Après avoir terminé ce livre, je n’ai eu qu’un regret : l’avoir terminé ! Je passe toujours de très bons moments en compagnie de Rose Bertin et de Léonard, ou plutôt devrai-je dire de Rose Bertin et de l’insupportable Léonard. Il n’a qu’une idée en tête : se débarrasser d’elle ! Non, il ne s’agit pas de la supprimer – même si Léonard est parfois tenté, et vive-versa. Non, il s’agit de marier Rose, et pour cela, Léonard se donnera encore plus de mal que pour enquêter pour la reine.

Marie-Antoinette n’aime rien tant que les amours heureux.
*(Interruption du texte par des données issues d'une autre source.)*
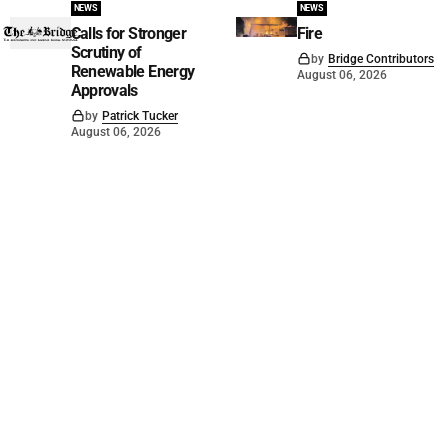
NEWS
NEWS
Calls for Stronger
Fire
Scrutiny of
by
Bridge Contributors
Renewable Energy
August 06, 2026
Approvals
by
Patrick Tucker
August 06, 2026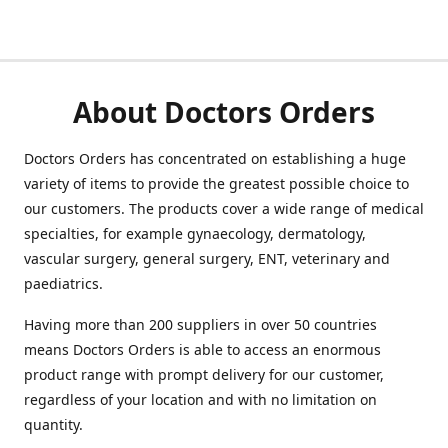
About Doctors Orders
Doctors Orders has concentrated on establishing a huge
variety of items to provide the greatest possible choice to
our customers. The products cover a wide range of medical
specialties, for example gynaecology, dermatology,
vascular surgery, general surgery, ENT, veterinary and
paediatrics.
Having more than 200 suppliers in over 50 countries
means Doctors Orders is able to access an enormous
product range with prompt delivery for our customer,
regardless of your location and with no limitation on
quantity.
Or, il se trouve que sa lectrice, lectrice particulièrement douée, ne peut épouser le jeune homme qu’elle aime parce que celui-ci est victime d’un odieux maître chanteur. Rose et Léonard se trouvent donc chargés de récupérer les lettres. Comme si c’était facile !!! Non, cela ne l’est pas, mais la reine, qui a bien d’autres choses à faire, notamment promouvoir la pomme de terre entre deux séances de coiffure et d’essayage de vêtements, n’en a cure. Ce qui n’était pas, mais alors pas du tout prévu, est qu’un meurtre, puis un autre ait lieu non loin de la demeure où vit l’odieux maître chanteur – et que les plus hautes instances soient chargées de l’enquête.
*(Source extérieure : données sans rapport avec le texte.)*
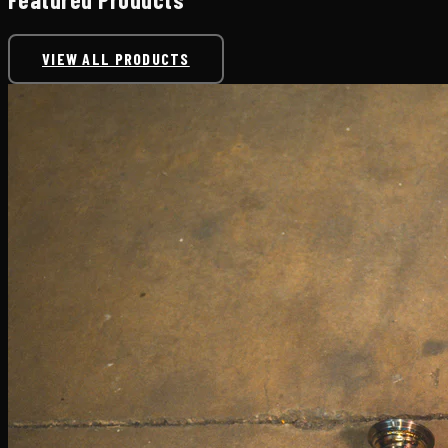
VIEW ALL PRODUCTS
Oui, le récit est rempli d’humour, bien construit, rempli de rebondissements. Claustrophobe s’abstenir ! Il comporte aussi quelques piques, notamment sur la manière dont on pouvait utiliser la reine pour détourner l’attention des problèmes de budget que connait le royaume, et quelques aphorismes, comme le fait qu’il se trouve toujours une soeur qui a été désignée pour assister son génie de frère – voir, dans le texte, l’exemple de Parmentier. Note personnelle : elle n’est pas la seule dans l’histoire à avoir occupé ce rôle.
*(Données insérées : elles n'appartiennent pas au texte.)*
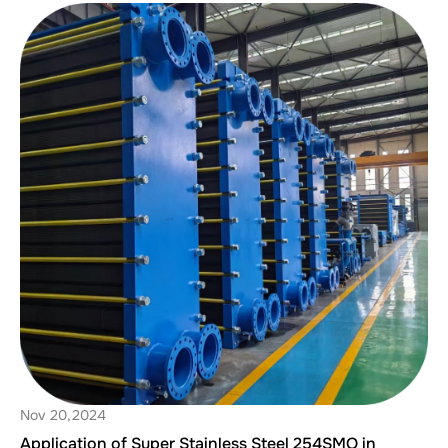
Nov 20,2024
Application of Super Stainless Steel 254SMO in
Un roman à déguster sans modération.

L’échange d’Eugénie Almeida

Présentation de l’éditeur : 

À la sortie d’un bar, une jeune femme menace un inconnu puis retourne son revolver contre elle-même et se suicide, ça ne regarde pas la police. “Tout au plus un épisode confus. Sans danger pour les tiers.”
Mais Guyot, le journaliste, s’obstine. Il veut comprendre. Il consulte des archives. Il lit les cahiers de la victime. Il cherche. Il ne voit pas les signaux d’alarme.
Parfois, il vaut mieux laisser tomber. L’importance du passé est surestimée. Si les gens restaient tranquilles, tout irait mieux.

Mon avis  (court, parce que je suis fatiguée par des bobos de santé qui s’accumulent) : 

Ce livre est percutant, efficace, que ce soit dans son écriture, sèche et cruelle, ou dans la construction de son intrigue. Un livre dont je n’ai pas vu passer la lecture tant l’action va vite, très vite.

Nous sommes en Argentine, et la dictature, ce n’était pas si loin. Il est encore des personnes qui sont nostalgiques de cette période, des personnes qui ont encore de lourds secrets à cacher, et des personnes qui sont assez bêtes pour vouloir parler de leur passé, sans penser aux conséquences – pour eux, pour les leurs, pour les autres. Surtout quand leur ami, leur protecteur est froid, cynique, et prêt à tout pour être totalement tranquille.

Il faut dire que ceux-ci, ces nostalgiques, ces profiteurs, ceux qui s’en sont mis plein les poches et ont profité aussi pour faire à peu près tout ce qu’ils voulaient, sont partout, y compris dans la police : il est dur de revenir à une vie où tous les coups ne sont plus permis. Dans ce roman, on n’est plus au stade où l’on ramasse les pots cassés, l’on en est à celui où, si l’on survit, l’on se planque le plus loin et le plus vite possible. Si l’on parvient à survivre.

J’ai tellement aimé ce roman que je suis allée emprunter à la bibliothèque un autre titre de cette autrice.